[Source texts of formatted documents]
===============

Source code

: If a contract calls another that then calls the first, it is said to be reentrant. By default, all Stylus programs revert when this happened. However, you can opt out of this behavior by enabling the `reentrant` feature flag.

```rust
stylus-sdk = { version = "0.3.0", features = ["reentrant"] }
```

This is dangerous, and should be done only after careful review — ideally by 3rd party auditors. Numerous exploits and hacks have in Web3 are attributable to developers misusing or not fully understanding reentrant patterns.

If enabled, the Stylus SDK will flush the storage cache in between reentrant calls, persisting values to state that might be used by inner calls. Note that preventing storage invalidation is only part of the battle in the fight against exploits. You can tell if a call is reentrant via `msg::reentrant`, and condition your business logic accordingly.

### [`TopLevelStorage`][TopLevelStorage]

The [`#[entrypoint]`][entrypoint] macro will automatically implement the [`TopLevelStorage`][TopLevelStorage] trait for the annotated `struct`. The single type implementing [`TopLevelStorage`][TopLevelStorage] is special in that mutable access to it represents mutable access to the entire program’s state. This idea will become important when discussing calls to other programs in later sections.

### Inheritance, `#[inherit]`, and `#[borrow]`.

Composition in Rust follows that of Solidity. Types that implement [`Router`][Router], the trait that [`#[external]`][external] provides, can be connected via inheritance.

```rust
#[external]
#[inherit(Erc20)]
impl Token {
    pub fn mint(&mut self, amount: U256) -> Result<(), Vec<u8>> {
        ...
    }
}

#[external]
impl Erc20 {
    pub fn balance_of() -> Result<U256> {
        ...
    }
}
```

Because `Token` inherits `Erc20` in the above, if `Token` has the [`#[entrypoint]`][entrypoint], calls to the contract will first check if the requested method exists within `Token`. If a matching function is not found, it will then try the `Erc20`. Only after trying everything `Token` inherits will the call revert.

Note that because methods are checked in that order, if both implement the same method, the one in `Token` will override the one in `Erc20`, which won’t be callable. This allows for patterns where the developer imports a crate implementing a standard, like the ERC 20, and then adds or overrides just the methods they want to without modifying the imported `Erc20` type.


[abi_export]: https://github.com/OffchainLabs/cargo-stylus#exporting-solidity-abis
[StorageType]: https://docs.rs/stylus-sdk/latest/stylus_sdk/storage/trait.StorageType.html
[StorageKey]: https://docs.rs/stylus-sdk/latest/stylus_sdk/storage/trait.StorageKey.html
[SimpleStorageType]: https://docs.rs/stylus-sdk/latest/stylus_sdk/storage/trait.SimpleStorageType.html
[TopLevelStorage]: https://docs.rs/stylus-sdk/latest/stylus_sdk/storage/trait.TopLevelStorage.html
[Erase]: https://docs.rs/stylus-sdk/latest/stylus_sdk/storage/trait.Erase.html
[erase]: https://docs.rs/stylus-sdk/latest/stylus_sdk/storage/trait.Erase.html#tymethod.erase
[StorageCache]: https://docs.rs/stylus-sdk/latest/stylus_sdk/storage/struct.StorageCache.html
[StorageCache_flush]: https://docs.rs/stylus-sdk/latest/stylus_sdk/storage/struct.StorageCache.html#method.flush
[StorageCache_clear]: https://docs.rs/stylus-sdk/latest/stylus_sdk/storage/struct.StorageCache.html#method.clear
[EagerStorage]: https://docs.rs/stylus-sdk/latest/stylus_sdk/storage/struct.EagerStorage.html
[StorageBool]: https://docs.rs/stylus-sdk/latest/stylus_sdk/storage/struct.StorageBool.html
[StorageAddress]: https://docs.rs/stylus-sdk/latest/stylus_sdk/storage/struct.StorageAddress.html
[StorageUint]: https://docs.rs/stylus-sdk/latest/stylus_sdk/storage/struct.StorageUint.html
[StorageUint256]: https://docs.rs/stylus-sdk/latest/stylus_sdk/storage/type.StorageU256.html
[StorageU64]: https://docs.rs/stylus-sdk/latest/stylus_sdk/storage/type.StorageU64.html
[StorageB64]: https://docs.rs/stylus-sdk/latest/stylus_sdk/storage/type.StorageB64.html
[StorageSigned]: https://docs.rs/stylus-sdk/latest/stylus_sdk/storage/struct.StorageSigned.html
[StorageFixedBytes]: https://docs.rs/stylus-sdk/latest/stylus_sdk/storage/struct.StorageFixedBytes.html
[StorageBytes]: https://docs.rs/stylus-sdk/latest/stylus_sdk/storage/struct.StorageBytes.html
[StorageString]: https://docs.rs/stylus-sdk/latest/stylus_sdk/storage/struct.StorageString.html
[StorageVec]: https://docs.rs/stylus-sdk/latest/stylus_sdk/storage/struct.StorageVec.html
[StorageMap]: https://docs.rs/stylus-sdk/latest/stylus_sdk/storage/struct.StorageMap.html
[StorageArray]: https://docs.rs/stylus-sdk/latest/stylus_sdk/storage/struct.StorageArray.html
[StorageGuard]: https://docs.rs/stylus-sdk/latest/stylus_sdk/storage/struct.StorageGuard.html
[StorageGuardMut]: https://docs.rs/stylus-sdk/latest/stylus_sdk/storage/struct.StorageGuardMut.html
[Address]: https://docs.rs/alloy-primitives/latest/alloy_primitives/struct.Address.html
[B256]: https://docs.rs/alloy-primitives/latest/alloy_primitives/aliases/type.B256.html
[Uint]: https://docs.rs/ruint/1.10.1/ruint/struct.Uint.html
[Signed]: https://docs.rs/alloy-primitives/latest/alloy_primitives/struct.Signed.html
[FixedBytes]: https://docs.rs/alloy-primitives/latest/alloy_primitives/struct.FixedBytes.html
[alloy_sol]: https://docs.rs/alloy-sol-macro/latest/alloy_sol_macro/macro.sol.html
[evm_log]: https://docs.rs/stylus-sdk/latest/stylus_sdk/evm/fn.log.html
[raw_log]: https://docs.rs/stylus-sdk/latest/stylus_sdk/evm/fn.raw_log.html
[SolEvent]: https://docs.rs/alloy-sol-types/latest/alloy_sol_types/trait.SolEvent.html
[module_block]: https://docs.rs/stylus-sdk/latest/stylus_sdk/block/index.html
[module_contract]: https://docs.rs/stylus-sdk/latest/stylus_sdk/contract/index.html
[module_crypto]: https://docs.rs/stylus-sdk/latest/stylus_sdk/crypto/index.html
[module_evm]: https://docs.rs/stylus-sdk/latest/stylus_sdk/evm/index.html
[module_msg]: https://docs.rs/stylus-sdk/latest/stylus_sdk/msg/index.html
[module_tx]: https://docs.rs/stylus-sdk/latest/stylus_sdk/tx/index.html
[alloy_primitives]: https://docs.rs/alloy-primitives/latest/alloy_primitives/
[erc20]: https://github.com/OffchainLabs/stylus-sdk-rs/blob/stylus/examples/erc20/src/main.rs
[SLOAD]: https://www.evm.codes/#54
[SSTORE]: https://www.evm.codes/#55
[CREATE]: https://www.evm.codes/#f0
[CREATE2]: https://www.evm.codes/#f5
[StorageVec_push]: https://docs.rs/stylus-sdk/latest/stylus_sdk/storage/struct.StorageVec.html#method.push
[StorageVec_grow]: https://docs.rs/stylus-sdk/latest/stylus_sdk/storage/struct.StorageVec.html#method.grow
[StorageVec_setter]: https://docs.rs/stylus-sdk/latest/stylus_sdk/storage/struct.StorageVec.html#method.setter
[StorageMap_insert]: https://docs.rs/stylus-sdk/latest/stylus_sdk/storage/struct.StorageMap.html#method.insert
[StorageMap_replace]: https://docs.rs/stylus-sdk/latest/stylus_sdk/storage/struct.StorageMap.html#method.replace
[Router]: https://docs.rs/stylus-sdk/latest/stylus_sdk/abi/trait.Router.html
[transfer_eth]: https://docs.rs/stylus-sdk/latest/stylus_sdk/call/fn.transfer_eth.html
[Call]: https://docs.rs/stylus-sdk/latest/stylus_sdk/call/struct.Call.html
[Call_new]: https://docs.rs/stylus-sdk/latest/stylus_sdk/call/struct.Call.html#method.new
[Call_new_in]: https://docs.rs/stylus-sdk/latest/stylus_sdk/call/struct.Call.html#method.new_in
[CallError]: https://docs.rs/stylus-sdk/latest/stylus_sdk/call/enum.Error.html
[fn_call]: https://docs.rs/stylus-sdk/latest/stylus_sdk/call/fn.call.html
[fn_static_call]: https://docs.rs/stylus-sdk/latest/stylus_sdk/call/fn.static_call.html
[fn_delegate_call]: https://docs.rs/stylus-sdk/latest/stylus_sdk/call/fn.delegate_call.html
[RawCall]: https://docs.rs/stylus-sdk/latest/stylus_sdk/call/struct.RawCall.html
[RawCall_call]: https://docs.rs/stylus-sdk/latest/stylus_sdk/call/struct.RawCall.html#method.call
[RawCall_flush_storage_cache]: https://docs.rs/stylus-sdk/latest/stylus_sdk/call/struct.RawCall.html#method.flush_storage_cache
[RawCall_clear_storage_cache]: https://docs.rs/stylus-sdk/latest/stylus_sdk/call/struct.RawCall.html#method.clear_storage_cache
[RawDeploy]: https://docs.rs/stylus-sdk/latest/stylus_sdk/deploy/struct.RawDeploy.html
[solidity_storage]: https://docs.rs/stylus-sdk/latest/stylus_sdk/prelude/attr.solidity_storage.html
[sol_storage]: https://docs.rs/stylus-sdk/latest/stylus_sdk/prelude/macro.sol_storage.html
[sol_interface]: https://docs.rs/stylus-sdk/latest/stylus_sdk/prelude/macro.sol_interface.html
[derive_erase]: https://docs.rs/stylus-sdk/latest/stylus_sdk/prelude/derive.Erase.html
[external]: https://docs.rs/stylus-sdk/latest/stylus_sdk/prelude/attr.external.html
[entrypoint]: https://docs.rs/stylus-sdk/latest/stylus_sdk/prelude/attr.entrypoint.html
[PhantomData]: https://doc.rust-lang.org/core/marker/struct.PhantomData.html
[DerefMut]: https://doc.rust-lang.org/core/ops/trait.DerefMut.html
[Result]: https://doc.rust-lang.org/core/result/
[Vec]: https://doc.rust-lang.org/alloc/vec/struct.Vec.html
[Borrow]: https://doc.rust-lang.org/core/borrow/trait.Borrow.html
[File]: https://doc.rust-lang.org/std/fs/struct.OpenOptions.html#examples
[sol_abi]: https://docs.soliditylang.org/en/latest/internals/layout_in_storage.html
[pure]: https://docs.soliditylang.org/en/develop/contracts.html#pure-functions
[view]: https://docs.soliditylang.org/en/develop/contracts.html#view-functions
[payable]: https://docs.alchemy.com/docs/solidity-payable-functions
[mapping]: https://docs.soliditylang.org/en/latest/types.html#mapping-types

===============

— WHAT YOU NEED TO DO —
Go through the entries above and count the lines with the word "core", then give only that number.

— ANSWER SECTION —
4